Pentamidine isethionate was well tolerated by the patient and the final result was satisfactory, with lesion healing kept up to nine months of monitoring. Similar response to pentamidine isethionate had already been reported for a patient with cutaneous leishmaniasis with poor response to MA and intolerance to amphotericin B12. In Brazil, pentamidine isethionate is indicated as the first drug of choice in the treatment of ATL caused by L. (V.) guyanensis and considered a therapeutic option in cases of therapeutic failure or contraindication to the use of MA1. As pentamidine isethionate might have acute toxic action on beta-pancreatic cells, hypoglycemia may occur during treatment and diabetes mellitus at a later stage1, which did not occur in this case.
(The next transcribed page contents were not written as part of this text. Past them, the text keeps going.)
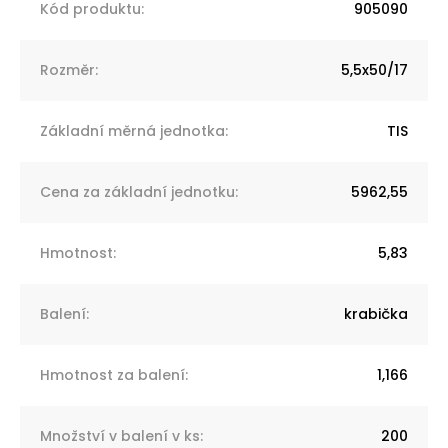
Kód produktu
:
905090
Rozměr
:
5,5x50/17
Základní měrná jednotka
:
TIS
Cena za základní jednotku
:
5962,55
Hmotnost
:
5,83
Balení
:
krabička
Hmotnost za balení
:
1,166
Množství v balení v ks
:
200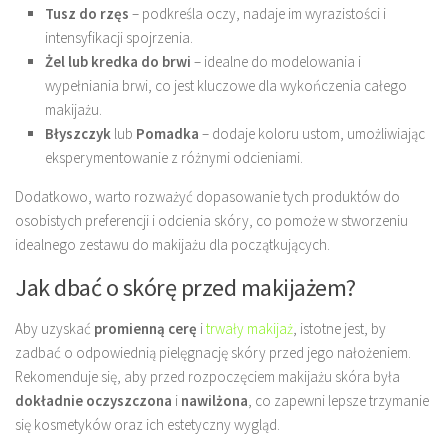
Tusz do rzęs
– podkreśla oczy, nadaje im wyrazistości i
intensyfikacji spojrzenia.
Żel lub kredka do brwi
– idealne do modelowania i
wypełniania brwi, co jest kluczowe dla wykończenia całego
makijażu.
Błyszczyk
lub
Pomadka
– dodaje koloru ustom, umożliwiając
eksperymentowanie z różnymi odcieniami.
Dodatkowo, warto rozważyć dopasowanie tych produktów do
osobistych preferencji i odcienia skóry, co pomoże w stworzeniu
idealnego zestawu do makijażu dla początkujących.
Jak dbać o skórę przed makijażem?
Aby uzyskać
promienną cerę
i
trwały makijaż
, istotne jest, by
zadbać o odpowiednią pielęgnację skóry przed jego nałożeniem.
Rekomenduje się, aby przed rozpoczęciem makijażu skóra była
dokładnie oczyszczona
i
nawilżona
, co zapewni lepsze trzymanie
się kosmetyków oraz ich estetyczny wygląd.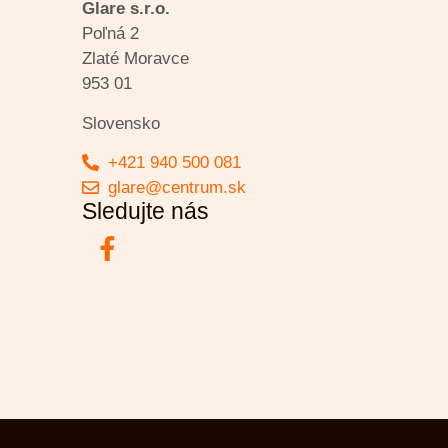
Glare s.r.o.
Poľná 2
Zlaté Moravce
953 01
Slovensko
+421 940 500 081
glare@centrum.sk
Sledujte nás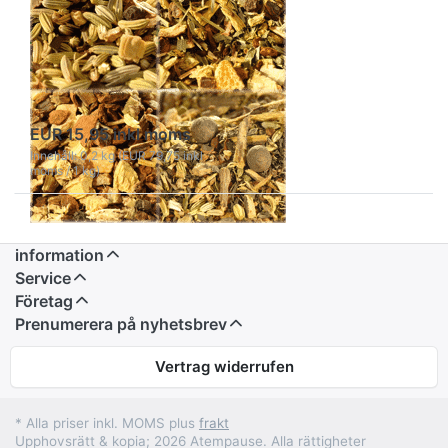
SHAMILA
Örtte – Ayuvital-
set
Ayuvital-örtte-setet ger inre
ro, friskhet och mild
avkoppling – fyra
EUR 15,95 inkl moms
välgörande teblandningar
för din dagliga balans.
Innehåll: 0,2 kg (EUR 79,75 inkl
moms / 1 kg)
information
Service
Företag
Prenumerera på nyhetsbrev
Vertrag widerrufen
* Alla priser inkl. MOMS plus
frakt
Upphovsrätt & kopia; 2026 Atempause. Alla rättigheter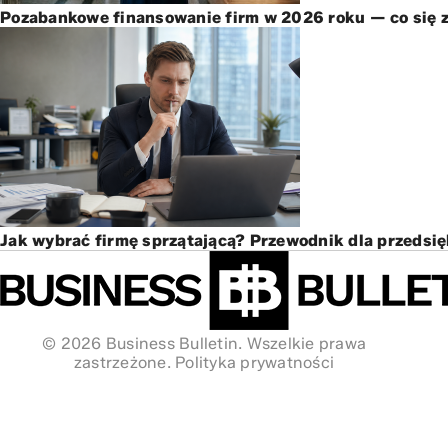
Pozabankowe finansowanie firm w 2026 roku — co się z
Jak wybrać firmę sprzątającą? Przewodnik dla przedsi
© 2026 Business Bulletin. Wszelkie prawa
zastrzeżone.
Polityka prywatności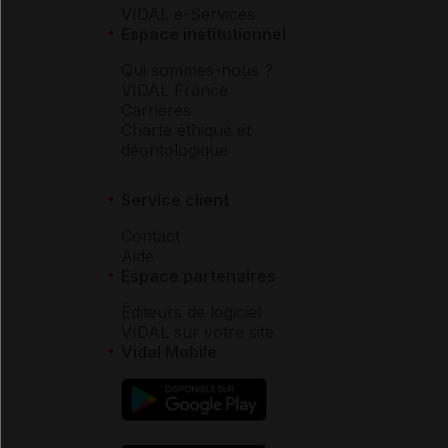
VIDAL e-Services
Espace institutionnel
Qui sommes-nous ?
VIDAL France
Carrières
Charte éthique et
déontologique
Service client
Contact
Aide
Espace partenaires
Éditeurs de logiciel
VIDAL sur votre site
Vidal Mobile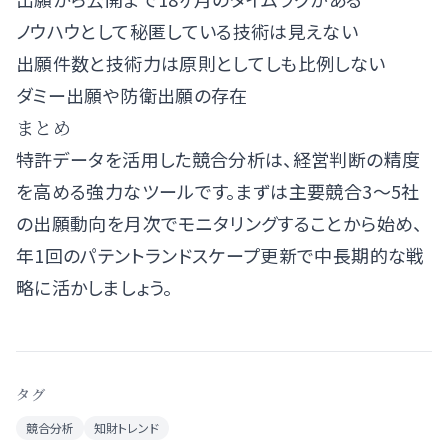
ノウハウとして秘匿している技術は見えない
出願件数と技術力は原則としてしも比例しない
ダミー出願や防衛出願の存在
まとめ
特許データを活用した競合分析は、経営判断の精度
を高める強力なツールです。まずは主要競合3〜5社
の出願動向を月次でモニタリングすることから始め、
年1回のパテントランドスケープ更新で中長期的な戦
略に活かしましょう。
タグ
競合分析
知財トレンド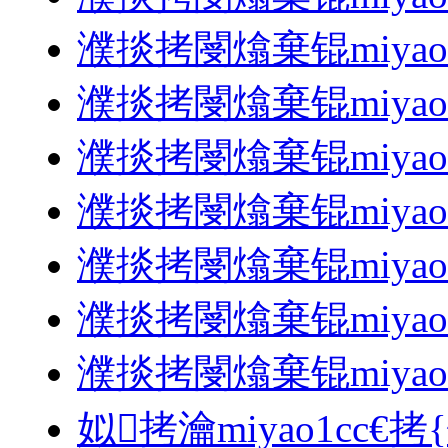
濮掞拷閿熻棄锟miyao1
濮掞拷閿熻棄锟miyao1
濮掞拷閿熻棄锟miyao1
濮掞拷閿熻棄锟miyao1
濮掞拷閿熻棄锟miyao1
濮掞拷閿熻棄锟miyao1
濮掞拷閿熻棄锟miyao1
姒拷瀹miyao1cc€拷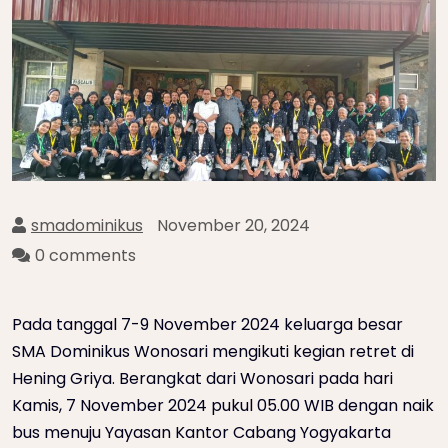
smadominikus
November 20, 2024
0 comments
Pada tanggal 7-9 November 2024 keluarga besar
SMA Dominikus Wonosari mengikuti kegian retret di
Hening Griya. Berangkat dari Wonosari pada hari
Kamis, 7 November 2024 pukul 05.00 WIB dengan naik
bus menuju Yayasan Kantor Cabang Yogyakarta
Between 2001 and 2013, pentamidine isethionate was the drug chosen for the initial treatment of 3 (0.4%) patients managed at INI with contraindication for MA or amphotericin B. In addition, it was successfully used in 2 (10.5%) of 19 patients who did not respond to different treatments with MA or amphotericin B5.
Pentamidine isethionate was well tolerated and effective in the treatment of this ML case that was difficult to control over 14 years, due to low adherence to treatment, lack of response to MA, in addition to intolerance and unresponsiveness to amphotericin B. This report suggests that pentamidine isethionate might be a good therapeutic option in ML caused by L. (V.) braziliensis, in cases of difficult treatment, including the elderly.